## WHAT YOU SHOULD DO
For every line in the records that has the word "center", make a copy.

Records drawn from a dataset
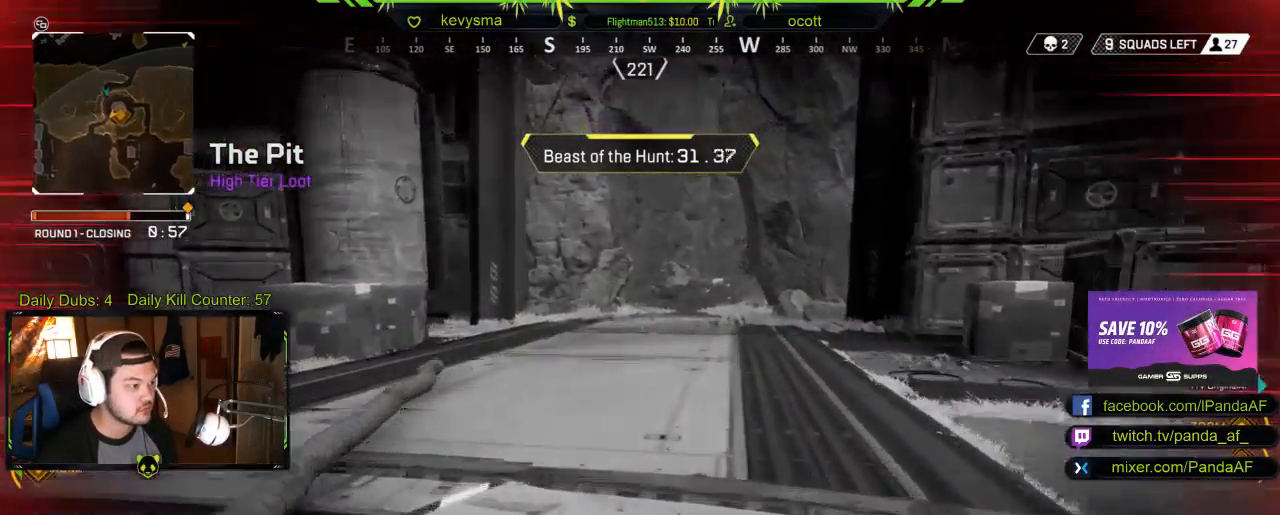
{"buttons": [], "left_stick": "up", "right_stick": "left", "events": [[183, "right_stick", "center"], [500, "right_stick", "left"]]}
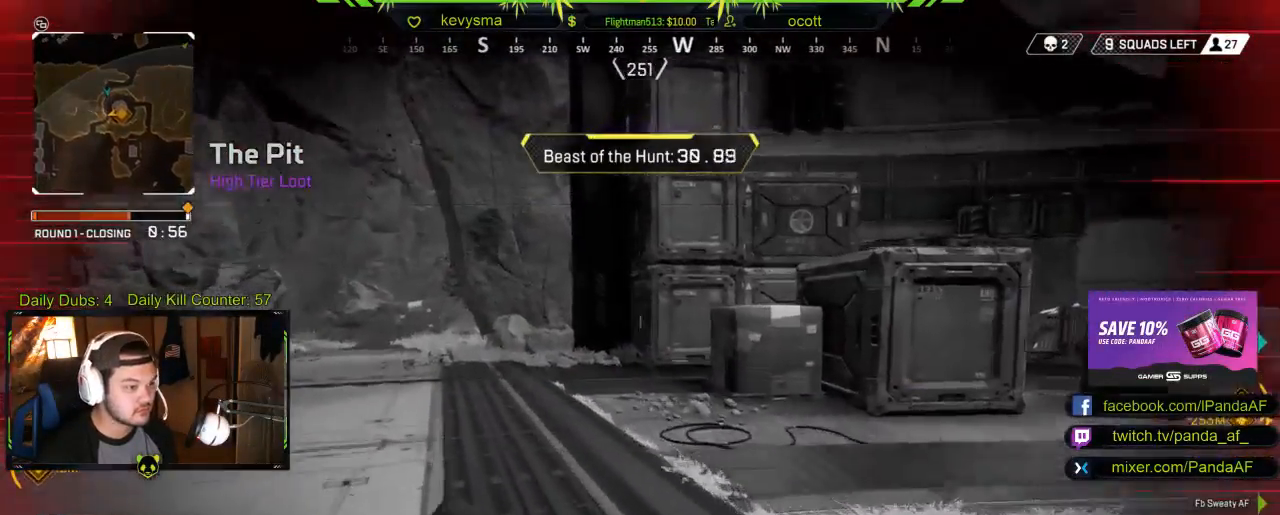
{"buttons": ["SELECT"], "left_stick": "up", "right_stick": "center", "events": [[167, "right_stick", "center"], [500, "SELECT", "down"]]}
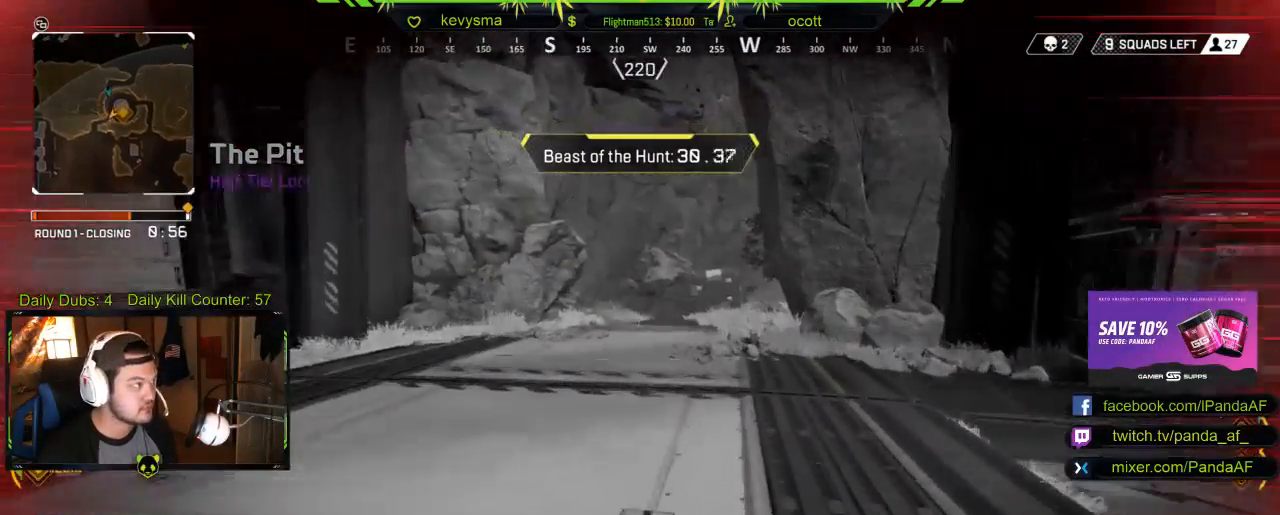
{"buttons": [], "left_stick": "up", "right_stick": "center", "events": [[183, "SELECT", "up"]]}
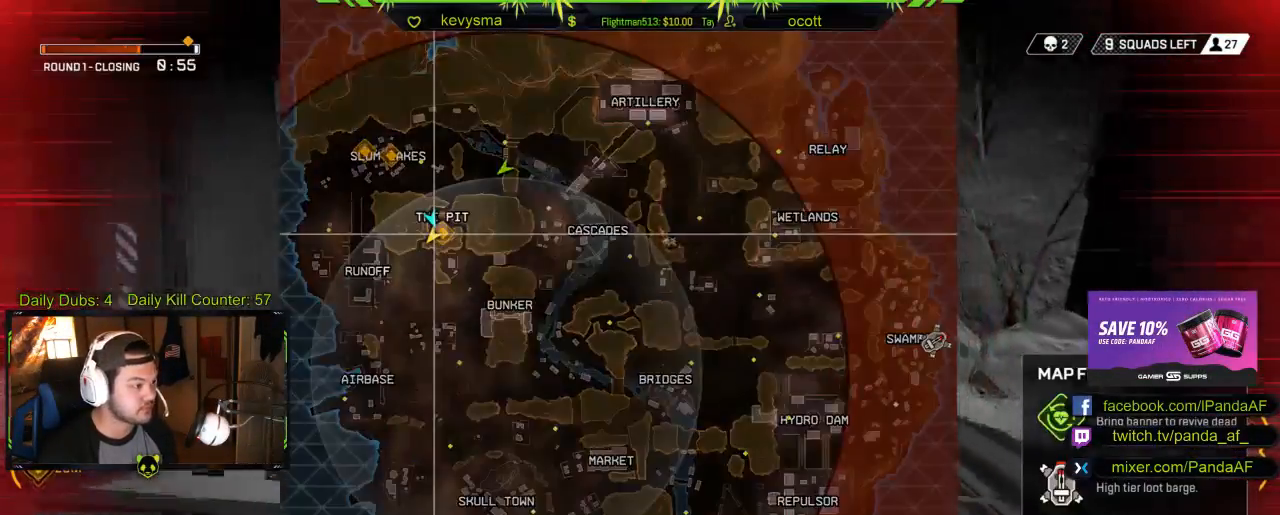
{"buttons": [], "left_stick": "up", "right_stick": "center", "events": []}
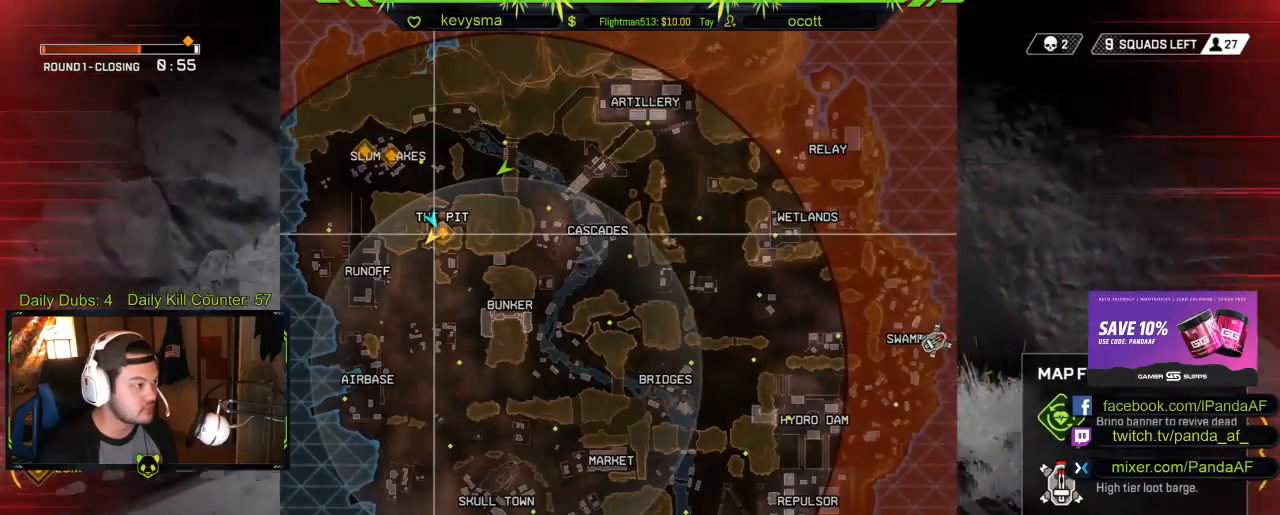
{"buttons": [], "left_stick": "down-left", "right_stick": "center", "events": [[283, "SELECT", "down"], [383, "left_stick", "left"], [400, "SELECT", "up"], [450, "left_stick", "down-left"]]}
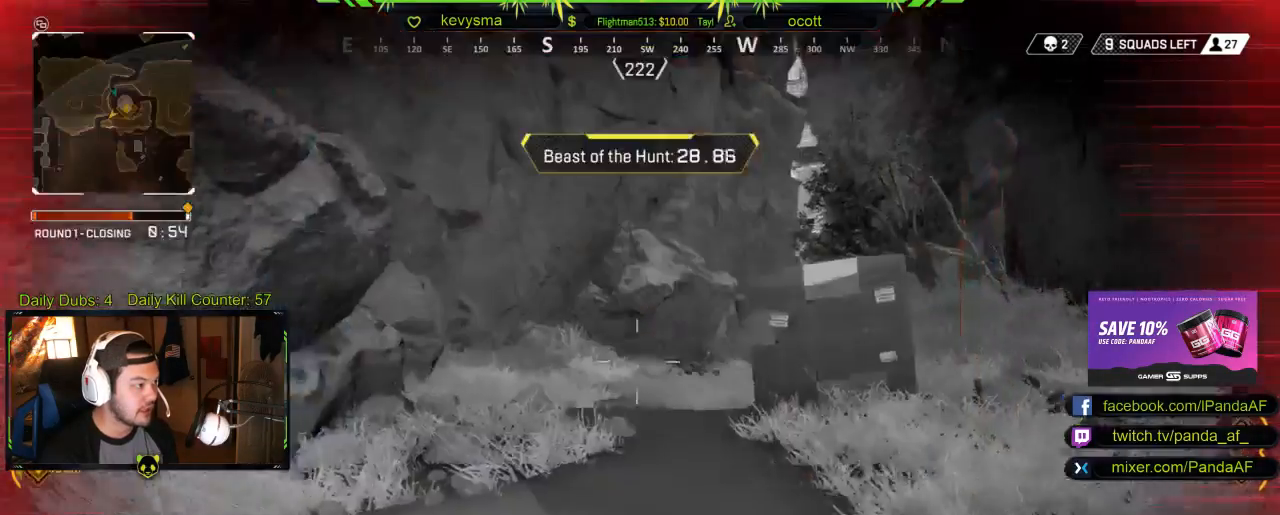
{"buttons": ["L3"], "left_stick": "up", "right_stick": "left", "events": [[67, "right_stick", "left"], [383, "left_stick", "up-left"], [450, "left_stick", "up"], [467, "L3", "down"]]}
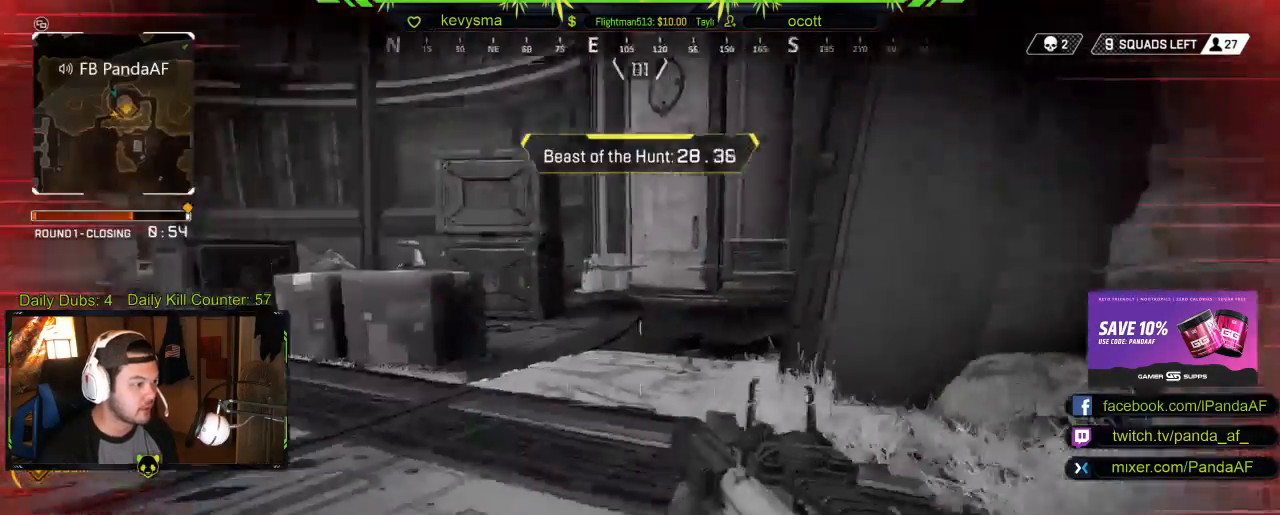
{"buttons": ["L3"], "left_stick": "up", "right_stick": "center", "events": [[117, "right_stick", "center"], [300, "right_stick", "left"], [400, "right_stick", "center"]]}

## SOLUTION FOR THIS PROBLEM
{"buttons": [], "left_stick": "up", "right_stick": "left", "events": [[183, "right_stick", "center"], [500, "right_stick", "left"]]}
{"buttons": ["SELECT"], "left_stick": "up", "right_stick": "center", "events": [[167, "right_stick", "center"], [500, "SELECT", "down"]]}
{"buttons": [], "left_stick": "up", "right_stick": "center", "events": [[183, "SELECT", "up"]]}
{"buttons": [], "left_stick": "up", "right_stick": "center", "events": []}
{"buttons": [], "left_stick": "down-left", "right_stick": "center", "events": [[283, "SELECT", "down"], [383, "left_stick", "left"], [400, "SELECT", "up"], [450, "left_stick", "down-left"]]}
{"buttons": ["L3"], "left_stick": "up", "right_stick": "center", "events": [[117, "right_stick", "center"], [300, "right_stick", "left"], [400, "right_stick", "center"]]}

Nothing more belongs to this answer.